Fischbach Alps Explained

Fischbach Alps
State:Styria, Austria
Parent:Prealps East of the Mur
Highest:Stuhleck
Elevation M:1782
Length Km:30
Range Coordinates:47.5742°N 15.79°W

The Fischbach Alps (German: Fischbacher Alpen) are part of the Prealps East of the Mur.

Location and countryside

The Fischbach Alps are a gentle, elongated mountain range in the Alps, with the character of a low mountain range and covered in forests and Alpine meadows. They are located in the Styria in Austria, south of the Mürz. They are the eastern outliers of the Central Alps and part of the Styrian Prealps.

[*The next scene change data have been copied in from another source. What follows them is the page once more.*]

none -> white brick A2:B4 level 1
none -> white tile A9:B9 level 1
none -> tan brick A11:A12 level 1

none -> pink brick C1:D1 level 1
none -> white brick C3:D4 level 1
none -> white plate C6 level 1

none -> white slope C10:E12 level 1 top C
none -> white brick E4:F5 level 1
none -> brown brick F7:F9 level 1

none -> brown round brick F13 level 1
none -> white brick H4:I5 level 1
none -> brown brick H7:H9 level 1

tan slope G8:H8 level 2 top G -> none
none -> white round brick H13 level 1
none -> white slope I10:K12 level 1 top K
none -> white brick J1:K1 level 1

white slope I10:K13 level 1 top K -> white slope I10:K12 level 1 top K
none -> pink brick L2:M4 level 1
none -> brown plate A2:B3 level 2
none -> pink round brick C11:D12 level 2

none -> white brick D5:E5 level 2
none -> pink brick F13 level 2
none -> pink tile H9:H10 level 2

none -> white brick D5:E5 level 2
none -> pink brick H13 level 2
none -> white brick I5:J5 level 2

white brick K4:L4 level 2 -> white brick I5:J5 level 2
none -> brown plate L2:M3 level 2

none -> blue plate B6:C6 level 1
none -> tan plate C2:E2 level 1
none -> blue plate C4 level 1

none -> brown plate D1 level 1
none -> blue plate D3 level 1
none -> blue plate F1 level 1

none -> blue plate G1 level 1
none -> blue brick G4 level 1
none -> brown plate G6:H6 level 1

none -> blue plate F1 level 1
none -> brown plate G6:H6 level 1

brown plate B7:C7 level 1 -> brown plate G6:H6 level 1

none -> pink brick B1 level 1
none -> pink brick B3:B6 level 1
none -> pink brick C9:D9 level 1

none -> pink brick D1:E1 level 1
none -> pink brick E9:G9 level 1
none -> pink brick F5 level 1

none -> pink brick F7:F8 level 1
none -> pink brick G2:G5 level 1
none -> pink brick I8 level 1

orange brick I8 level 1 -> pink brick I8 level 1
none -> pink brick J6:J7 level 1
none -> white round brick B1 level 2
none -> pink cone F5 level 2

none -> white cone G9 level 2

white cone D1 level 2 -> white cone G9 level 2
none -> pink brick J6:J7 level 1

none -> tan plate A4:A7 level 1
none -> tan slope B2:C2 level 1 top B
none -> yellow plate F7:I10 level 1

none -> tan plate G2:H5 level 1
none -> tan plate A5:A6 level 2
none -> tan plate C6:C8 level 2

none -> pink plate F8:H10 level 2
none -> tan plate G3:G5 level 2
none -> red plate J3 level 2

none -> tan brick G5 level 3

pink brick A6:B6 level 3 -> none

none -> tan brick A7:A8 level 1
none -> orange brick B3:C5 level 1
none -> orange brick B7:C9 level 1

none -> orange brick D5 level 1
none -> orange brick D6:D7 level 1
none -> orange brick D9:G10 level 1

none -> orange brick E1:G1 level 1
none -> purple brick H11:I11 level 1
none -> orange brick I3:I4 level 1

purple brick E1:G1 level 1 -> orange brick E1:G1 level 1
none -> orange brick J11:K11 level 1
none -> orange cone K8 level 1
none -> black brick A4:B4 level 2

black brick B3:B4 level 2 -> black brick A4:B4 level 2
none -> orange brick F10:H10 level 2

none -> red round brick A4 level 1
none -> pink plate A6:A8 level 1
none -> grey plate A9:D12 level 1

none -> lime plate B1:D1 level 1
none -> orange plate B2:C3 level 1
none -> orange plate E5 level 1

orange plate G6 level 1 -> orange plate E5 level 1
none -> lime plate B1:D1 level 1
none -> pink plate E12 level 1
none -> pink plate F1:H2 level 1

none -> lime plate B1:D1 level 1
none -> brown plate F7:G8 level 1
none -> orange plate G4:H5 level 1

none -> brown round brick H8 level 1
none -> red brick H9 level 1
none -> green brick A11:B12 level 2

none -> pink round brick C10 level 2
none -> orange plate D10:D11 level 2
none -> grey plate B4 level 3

They extend from the water gap of the Mur in the west to the Feistritz Saddle in the east. Their highest summit is the Stuhleck . Other high points are the Pretul (1,656 m) and Amundsenhöhe (1,666 m), the Teufelstein (1,498 m), the Stanglalpe (1,490 m), the Sauernkogel (1,451 m), the Steinriegel (1,577 m), the Hochschlag (1,580 m) and the Rennfeld (1,629 m).

Culture

The mountains are named after the village of Fischbach.

In the Fischbach Alps lies Alpl (in the municipality of Krieglach), the birthplace of Peter Rosegger. In 1998 a broadcast in the ORF series, Klingendes Österreich, highlighted the Fischbach Alps. Under the title of Gebirge ohne Härte: Die Fischbacher Alpen the programme covered the most important villages and peaks in the Fischbach Alps.